Stage name of Armando Novello (1888–1938)

Toto was the stage name of Swiss-born clown Armando Novello (October 27, 1888December 15, 1938), who worked extensively in American vaudeville shows.

==Life and career==
Novello was born in Geneva, Switzerland, according to most sources though he sometimes claimed that his birthplace was Hamburg. His first name is sometimes given in error as "Alfonso" or "Arnold". His father was an Italian horse trainer, and his mother was a German lion tamer. He began circus work as a child contortionist, and in his teens trained as a jockey before returning to circus and theatre work in Europe. He developed a clown act in which he would come on stage wearing oversized multicolored clothes and shoes, in a toy car that was far too small for him, together with a large suitcase and his small dog, Whiskey. He toured the U.S. in 1911, and performed before the royal families of Germany and Russia before being stranded in Petrograd at the outbreak of the First World War.

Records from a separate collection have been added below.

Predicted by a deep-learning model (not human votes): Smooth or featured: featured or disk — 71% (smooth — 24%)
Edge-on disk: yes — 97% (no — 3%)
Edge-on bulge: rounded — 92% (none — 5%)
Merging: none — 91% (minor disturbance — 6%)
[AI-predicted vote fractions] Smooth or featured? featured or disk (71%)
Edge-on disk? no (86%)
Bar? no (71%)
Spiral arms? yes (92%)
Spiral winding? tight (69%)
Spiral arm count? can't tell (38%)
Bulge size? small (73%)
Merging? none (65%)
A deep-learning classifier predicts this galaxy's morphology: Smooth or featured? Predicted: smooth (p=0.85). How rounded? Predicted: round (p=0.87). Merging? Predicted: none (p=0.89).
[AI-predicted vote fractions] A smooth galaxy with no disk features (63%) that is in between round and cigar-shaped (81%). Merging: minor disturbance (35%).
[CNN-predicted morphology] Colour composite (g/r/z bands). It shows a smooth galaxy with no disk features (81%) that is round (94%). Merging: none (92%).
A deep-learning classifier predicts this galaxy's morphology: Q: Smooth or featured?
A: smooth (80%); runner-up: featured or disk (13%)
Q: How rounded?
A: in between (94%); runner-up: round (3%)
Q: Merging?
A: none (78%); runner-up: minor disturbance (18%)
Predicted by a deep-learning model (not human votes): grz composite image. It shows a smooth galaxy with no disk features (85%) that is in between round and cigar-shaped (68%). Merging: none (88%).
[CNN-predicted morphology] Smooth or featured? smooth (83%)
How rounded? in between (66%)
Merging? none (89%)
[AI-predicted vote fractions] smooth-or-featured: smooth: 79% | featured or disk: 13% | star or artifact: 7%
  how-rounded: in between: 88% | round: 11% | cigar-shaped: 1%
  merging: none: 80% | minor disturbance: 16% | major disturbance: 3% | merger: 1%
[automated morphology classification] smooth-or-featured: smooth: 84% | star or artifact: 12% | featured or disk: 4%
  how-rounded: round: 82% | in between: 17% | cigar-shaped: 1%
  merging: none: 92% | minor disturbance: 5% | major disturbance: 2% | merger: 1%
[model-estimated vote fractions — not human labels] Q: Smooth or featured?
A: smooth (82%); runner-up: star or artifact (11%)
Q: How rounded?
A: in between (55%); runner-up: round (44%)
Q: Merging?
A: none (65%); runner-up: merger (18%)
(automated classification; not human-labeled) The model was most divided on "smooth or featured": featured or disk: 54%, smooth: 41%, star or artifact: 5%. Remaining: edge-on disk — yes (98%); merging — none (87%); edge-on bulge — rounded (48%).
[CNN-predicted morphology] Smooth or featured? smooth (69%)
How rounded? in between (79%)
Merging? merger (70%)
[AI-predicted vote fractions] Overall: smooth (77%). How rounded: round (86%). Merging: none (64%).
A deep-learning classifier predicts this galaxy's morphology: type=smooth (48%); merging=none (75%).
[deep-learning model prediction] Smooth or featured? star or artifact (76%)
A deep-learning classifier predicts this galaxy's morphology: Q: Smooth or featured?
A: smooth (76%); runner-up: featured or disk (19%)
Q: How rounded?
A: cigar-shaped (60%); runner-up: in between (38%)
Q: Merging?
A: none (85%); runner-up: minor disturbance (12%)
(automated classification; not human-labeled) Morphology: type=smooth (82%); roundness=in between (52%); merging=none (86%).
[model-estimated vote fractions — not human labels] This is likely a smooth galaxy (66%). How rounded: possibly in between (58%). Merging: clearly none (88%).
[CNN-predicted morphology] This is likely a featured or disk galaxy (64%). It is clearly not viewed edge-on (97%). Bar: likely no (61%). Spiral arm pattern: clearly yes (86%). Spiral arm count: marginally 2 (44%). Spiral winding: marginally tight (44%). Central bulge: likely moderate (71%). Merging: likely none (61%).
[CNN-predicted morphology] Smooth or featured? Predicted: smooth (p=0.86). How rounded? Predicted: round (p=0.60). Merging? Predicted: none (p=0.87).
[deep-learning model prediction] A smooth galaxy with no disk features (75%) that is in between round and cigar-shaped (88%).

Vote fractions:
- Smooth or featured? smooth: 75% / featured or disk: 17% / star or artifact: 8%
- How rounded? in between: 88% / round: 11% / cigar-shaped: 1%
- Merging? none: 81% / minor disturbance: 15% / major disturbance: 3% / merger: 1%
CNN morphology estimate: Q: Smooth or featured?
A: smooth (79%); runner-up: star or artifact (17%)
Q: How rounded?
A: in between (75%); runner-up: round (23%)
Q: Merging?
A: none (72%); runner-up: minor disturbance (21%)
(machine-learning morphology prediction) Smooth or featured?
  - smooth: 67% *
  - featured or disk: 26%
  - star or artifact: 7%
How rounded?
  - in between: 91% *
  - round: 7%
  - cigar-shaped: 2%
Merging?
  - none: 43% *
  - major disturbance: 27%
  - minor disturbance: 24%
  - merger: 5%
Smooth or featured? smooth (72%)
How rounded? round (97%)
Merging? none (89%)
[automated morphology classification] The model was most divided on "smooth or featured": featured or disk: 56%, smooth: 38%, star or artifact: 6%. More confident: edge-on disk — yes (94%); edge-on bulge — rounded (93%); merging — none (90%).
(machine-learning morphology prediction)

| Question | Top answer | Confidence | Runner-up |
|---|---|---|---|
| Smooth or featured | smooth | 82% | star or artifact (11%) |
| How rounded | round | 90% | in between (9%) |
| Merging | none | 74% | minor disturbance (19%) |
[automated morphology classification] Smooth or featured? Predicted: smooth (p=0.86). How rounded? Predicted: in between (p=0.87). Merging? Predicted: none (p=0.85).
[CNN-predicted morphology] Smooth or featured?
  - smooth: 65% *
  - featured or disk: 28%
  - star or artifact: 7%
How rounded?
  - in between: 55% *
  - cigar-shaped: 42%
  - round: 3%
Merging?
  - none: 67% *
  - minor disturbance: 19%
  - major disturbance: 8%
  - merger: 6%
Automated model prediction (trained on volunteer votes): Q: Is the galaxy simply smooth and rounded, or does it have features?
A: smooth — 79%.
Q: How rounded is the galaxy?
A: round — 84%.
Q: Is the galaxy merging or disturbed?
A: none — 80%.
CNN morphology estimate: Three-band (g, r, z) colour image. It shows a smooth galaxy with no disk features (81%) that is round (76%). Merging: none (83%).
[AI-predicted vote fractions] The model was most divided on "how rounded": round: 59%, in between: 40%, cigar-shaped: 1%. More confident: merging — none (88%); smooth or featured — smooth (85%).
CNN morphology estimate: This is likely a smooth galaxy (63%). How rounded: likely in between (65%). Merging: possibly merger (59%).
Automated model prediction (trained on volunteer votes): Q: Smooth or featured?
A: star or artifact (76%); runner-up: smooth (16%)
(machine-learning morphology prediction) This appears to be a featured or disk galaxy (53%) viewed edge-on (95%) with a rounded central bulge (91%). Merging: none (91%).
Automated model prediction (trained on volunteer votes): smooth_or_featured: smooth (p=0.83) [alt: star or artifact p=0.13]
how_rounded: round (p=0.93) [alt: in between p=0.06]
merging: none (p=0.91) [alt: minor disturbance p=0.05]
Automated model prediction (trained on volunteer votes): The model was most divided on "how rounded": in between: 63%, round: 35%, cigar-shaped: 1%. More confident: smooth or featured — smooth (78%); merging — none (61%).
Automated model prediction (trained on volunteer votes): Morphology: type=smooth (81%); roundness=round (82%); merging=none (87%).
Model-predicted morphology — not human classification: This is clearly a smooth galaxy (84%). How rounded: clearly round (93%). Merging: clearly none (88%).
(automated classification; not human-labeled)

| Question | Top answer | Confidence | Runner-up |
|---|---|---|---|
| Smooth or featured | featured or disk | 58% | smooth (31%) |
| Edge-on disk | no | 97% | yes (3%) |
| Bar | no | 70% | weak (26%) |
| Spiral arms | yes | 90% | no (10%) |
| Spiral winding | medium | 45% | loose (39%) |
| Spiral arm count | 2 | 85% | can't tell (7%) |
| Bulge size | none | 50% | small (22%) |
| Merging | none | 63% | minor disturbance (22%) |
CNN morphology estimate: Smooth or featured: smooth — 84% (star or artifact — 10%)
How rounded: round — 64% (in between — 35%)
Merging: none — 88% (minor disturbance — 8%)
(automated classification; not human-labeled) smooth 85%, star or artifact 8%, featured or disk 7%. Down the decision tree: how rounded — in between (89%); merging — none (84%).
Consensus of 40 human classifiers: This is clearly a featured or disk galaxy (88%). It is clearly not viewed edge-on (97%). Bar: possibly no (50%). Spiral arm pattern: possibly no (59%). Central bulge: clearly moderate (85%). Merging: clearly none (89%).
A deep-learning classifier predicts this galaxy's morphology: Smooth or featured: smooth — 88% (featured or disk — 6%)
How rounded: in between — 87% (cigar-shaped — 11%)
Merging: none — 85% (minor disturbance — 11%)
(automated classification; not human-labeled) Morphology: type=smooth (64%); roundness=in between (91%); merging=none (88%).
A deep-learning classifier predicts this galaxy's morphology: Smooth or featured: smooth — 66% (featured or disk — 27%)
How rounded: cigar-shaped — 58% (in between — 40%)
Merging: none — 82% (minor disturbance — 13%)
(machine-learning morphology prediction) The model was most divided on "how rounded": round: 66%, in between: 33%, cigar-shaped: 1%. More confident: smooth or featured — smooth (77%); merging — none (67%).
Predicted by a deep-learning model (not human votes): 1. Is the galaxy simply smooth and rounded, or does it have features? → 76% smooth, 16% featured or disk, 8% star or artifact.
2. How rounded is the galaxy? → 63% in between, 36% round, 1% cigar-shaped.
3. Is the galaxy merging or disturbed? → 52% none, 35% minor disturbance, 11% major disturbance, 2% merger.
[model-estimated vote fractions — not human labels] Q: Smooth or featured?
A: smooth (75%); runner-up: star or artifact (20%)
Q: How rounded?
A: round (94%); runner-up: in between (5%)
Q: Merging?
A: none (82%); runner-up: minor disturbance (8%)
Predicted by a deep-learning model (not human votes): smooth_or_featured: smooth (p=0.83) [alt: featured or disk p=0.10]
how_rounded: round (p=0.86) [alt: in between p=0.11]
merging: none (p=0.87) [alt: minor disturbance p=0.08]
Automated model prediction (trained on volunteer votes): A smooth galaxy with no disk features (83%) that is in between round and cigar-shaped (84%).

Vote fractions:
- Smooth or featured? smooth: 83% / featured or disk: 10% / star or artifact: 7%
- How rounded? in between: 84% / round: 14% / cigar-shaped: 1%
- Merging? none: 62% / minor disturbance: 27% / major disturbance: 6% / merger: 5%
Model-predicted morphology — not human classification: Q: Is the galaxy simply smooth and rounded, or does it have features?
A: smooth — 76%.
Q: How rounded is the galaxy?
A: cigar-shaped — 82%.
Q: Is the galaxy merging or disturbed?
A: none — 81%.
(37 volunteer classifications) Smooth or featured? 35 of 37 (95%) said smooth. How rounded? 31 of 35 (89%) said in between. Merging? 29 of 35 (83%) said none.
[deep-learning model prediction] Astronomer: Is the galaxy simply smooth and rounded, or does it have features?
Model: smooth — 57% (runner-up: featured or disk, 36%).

Sponsored by theatre manager and producer Charles Dillingham, he came to the U.S. in 1915 and appeared in the revue Hip! Hip! Hooray!. He made his vaudeville debut in 1918 in San Francisco, and worked in silent movies under the direction of Hal Roach. His films included Fire the Cook, An Enemy of Soap, and The Movie Dummy, all in 1918. In the 1920s he was a headline act at the New York Hippodrome and the Palace Theatre, toured widely in the U.S. and Canada, and appeared in New York in shows such as the Grand Street Follies of 1924.

He largely retired from the stage in the 1930s, after a final command performance before King George V and Queen Mary in 1931. He later ran an inn at Mamaroneck, New York, and each year toured local hospitals as a clown. His final film performance was in Al Christie's circus film Pink Lemonade in 1936.

== Illness and Death ==
After he became ill, the New York Daily Mirror falsely reported his death in November 1938. His lawyers began action against the newspaper, but Toto died a few weeks later in the Bronx Hospital in New York, at the age of 50.